Friday's Market Minute: The Broad Market And Economy Are Currently Aligned

The equity market continues to make incremental gains with the S&P 500 testing the 4,300 level established back in August of last year. The focus of most investors has shifted away from the recent fiscal debt ceiling political theatrics and back to the fundamentals of interest rates, the reassessment of inflation, and the health of the overall economy.

Next week’s inflation report should provide more clarity as to whether the disinflation process remains intact. The labor market remains tight and although headline inflation has been trending lower since June of last year, core inflation has remained relatively firm since last December.

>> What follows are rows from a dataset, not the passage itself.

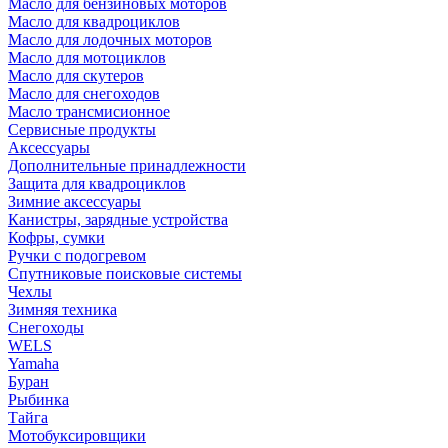
Масло для бензиновых моторов
Масло для квадроциклов
Масло для лодочных моторов
Масло для мотоциклов
Масло для скутеров
Масло для снегоходов
Масло трансмисионное
Сервисные продукты
Аксессуары
Дополнительные принадлежности
Защита для квадроциклов
Зимние аксессуары
Канистры, зарядные устройства
Кофры, сумки
Ручки с подогревом
Спутниковые поисковые системы
Чехлы
Зимняя техника
Снегоходы
WELS
Yamaha
Буран
Рыбинка
Тайга
Мотобуксировщики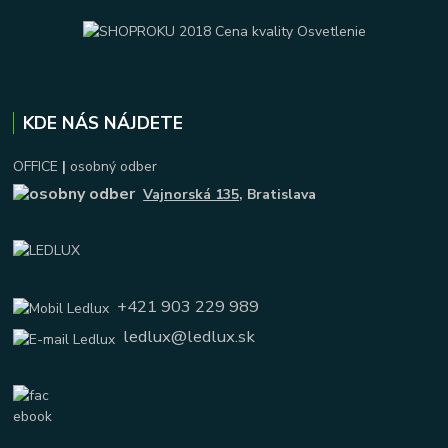
KDE NÁS NÁJDETE
OFFICE
|
osobný odber
Vajnorská 135
, Bratislava
+421 903 229 989
ledlux@ledlux.sk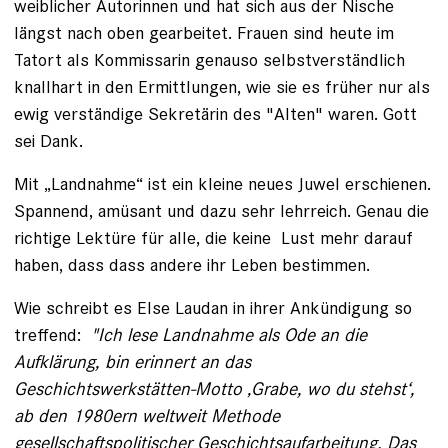
weiblicher Autorinnen und hat sich aus der Nische
längst nach oben gearbeitet. Frauen sind heute im
Tatort als Kommissarin genauso selbstverständlich
knallhart in den Ermittlungen, wie sie es früher nur als
ewig verständige Sekretärin des "Alten" waren. Gott
sei Dank.
Mit „Landnahme“ ist ein kleine neues Juwel erschienen.
Spannend, amüsant und dazu sehr lehrreich. Genau die
richtige Lektüre für alle, die keine Lust mehr darauf
haben, dass dass andere ihr Leben bestimmen.
Wie schreibt es Else Laudan in ihrer Ankündigung so
treffend:
"Ich lese Landnahme als Ode an die
Aufklärung, bin erinnert an das
Geschichtswerkstätten-Motto ‚Grabe, wo du stehst‘,
ab den 1980ern weltweit Methode
gesellschaftspolitischer Geschichtsaufarbeitung. Das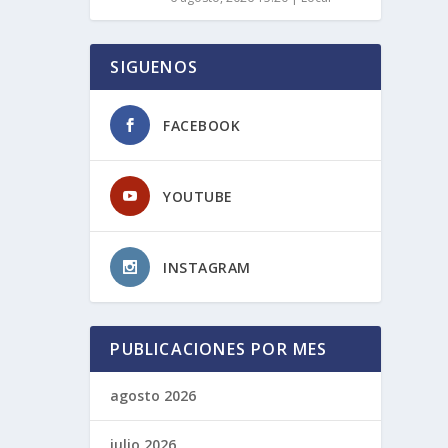
SIGUENOS
FACEBOOK
YOUTUBE
INSTAGRAM
PUBLICACIONES POR MES
agosto 2026
julio 2026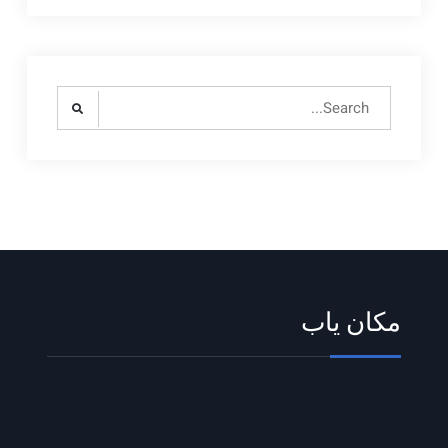
Search
for:
مکان یاب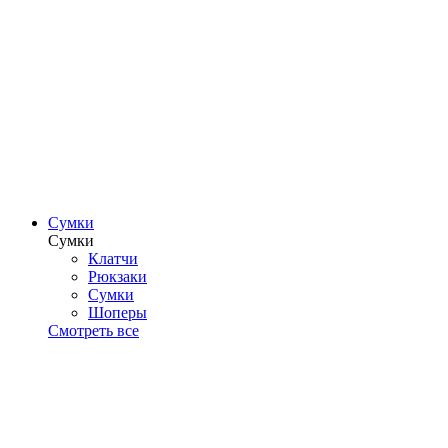
Сумки
Сумки
Клатчи
Рюкзаки
Сумки
Шоперы
Смотреть все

Based on data from the CME Group, markets still expect that a 25-basis point increase in July will be the last of the current cycle. The market-implied federal funds rate for the end of this year has risen steadily since March. It was just a few months ago that the broad consensus was monetary tightening was near the apex, and that rates would begin to fall in the second half of 2023. Perhaps due to the regional bank calamity and looming concerns of a systemic liquidity crisis, the consensus is now that rates will still hover around the 5 to 5.25 percent mark in six months’ time.

Many investors who had previously thought the Fed would lower rates significantly later this year have backed out due to the economic conditions that suggest the economy is slowing down without aggregate signs of an imminent recession. Economic measures such as manufacturing surveys and the inverted yield curve imply economic weakness.

However, labor conditions remain robust and overall year-over-year corporate earnings have not fallen as much as expected with aggregate forward estimates rising across many industry groups. Since corporate earnings follow broad economic conditions, it should be no surprise to see equity markets recover from last year’s lows.